DATA TO PROCESS Block Start

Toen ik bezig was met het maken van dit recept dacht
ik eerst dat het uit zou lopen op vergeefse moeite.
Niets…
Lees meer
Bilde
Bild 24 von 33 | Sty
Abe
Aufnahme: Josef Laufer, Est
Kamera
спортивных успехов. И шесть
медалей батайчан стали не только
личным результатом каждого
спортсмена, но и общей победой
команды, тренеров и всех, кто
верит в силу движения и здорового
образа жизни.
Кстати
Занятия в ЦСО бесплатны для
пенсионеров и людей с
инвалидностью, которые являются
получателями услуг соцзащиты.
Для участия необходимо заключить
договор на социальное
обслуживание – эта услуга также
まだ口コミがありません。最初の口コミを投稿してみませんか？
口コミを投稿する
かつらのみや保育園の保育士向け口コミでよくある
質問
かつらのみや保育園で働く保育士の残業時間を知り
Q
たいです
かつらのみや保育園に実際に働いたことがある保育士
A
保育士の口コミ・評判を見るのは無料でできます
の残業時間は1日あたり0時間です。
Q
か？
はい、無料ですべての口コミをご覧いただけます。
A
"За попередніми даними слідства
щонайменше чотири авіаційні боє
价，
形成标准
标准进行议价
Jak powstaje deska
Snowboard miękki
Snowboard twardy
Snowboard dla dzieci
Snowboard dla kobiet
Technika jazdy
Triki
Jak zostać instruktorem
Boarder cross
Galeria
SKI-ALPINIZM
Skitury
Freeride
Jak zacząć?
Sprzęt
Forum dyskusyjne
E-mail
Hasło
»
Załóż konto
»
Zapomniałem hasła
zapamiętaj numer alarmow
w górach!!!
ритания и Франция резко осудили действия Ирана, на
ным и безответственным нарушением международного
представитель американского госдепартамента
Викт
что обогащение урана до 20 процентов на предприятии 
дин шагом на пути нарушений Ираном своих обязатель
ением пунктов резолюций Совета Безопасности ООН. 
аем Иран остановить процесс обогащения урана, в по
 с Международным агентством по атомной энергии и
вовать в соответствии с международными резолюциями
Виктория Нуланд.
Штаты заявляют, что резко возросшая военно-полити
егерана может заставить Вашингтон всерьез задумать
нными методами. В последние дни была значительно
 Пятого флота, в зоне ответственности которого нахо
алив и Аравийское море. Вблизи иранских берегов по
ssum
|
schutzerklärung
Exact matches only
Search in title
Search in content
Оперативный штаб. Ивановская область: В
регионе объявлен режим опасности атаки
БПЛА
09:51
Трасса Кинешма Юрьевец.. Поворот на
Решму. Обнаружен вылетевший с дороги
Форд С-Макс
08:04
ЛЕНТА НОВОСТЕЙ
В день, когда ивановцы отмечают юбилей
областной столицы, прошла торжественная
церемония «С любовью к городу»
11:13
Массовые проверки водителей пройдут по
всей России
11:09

DATA TO PROCESS Block End

* _REQUIRED ACTION_: Give all of the lines above again, word for word and in the same order, without changing anything.

* _ANSWER TO THIS EXERCISE_:
Toen ik bezig was met het maken van dit recept dacht
ik eerst dat het uit zou lopen op vergeefse moeite.
Niets…
Lees meer
Bilde
Bild 24 von 33 | Sty
Abe
Aufnahme: Josef Laufer, Est
Kamera
спортивных успехов. И шесть
медалей батайчан стали не только
личным результатом каждого
спортсмена, но и общей победой
команды, тренеров и всех, кто
верит в силу движения и здорового
образа жизни.
Кстати
Занятия в ЦСО бесплатны для
пенсионеров и людей с
инвалидностью, которые являются
получателями услуг соцзащиты.
Для участия необходимо заключить
договор на социальное
обслуживание – эта услуга также
まだ口コミがありません。最初の口コミを投稿してみませんか？
口コミを投稿する
かつらのみや保育園の保育士向け口コミでよくある
質問
かつらのみや保育園で働く保育士の残業時間を知り
Q
たいです
かつらのみや保育園に実際に働いたことがある保育士
A
保育士の口コミ・評判を見るのは無料でできます
の残業時間は1日あたり0時間です。
Q
か？
はい、無料ですべての口コミをご覧いただけます。
A
"За попередніми даними слідства
щонайменше чотири авіаційні боє
价，
形成标准
标准进行议价
Jak powstaje deska
Snowboard miękki
Snowboard twardy
Snowboard dla dzieci
Snowboard dla kobiet
Technika jazdy
Triki
Jak zostać instruktorem
Boarder cross
Galeria
SKI-ALPINIZM
Skitury
Freeride
Jak zacząć?
Sprzęt
Forum dyskusyjne
E-mail
Hasło
»
Załóż konto
»
Zapomniałem hasła
zapamiętaj numer alarmow
w górach!!!
ритания и Франция резко осудили действия Ирана, на
ным и безответственным нарушением международного
представитель американского госдепартамента
Викт
что обогащение урана до 20 процентов на предприятии 
дин шагом на пути нарушений Ираном своих обязатель
ением пунктов резолюций Совета Безопасности ООН. 
аем Иран остановить процесс обогащения урана, в по
 с Международным агентством по атомной энергии и
вовать в соответствии с международными резолюциями
Виктория Нуланд.
Штаты заявляют, что резко возросшая военно-полити
егерана может заставить Вашингтон всерьез задумать
нными методами. В последние дни была значительно
 Пятого флота, в зоне ответственности которого нахо
алив и Аравийское море. Вблизи иранских берегов по
ssum
|
schutzerklärung
Exact matches only
Search in title
Search in content
Оперативный штаб. Ивановская область: В
регионе объявлен режим опасности атаки
БПЛА
09:51
Трасса Кинешма Юрьевец.. Поворот на
Решму. Обнаружен вылетевший с дороги
Форд С-Макс
08:04
ЛЕНТА НОВОСТЕЙ
В день, когда ивановцы отмечают юбилей
областной столицы, прошла торжественная
церемония «С любовью к городу»
11:13
Массовые проверки водителей пройдут по
всей России
11:09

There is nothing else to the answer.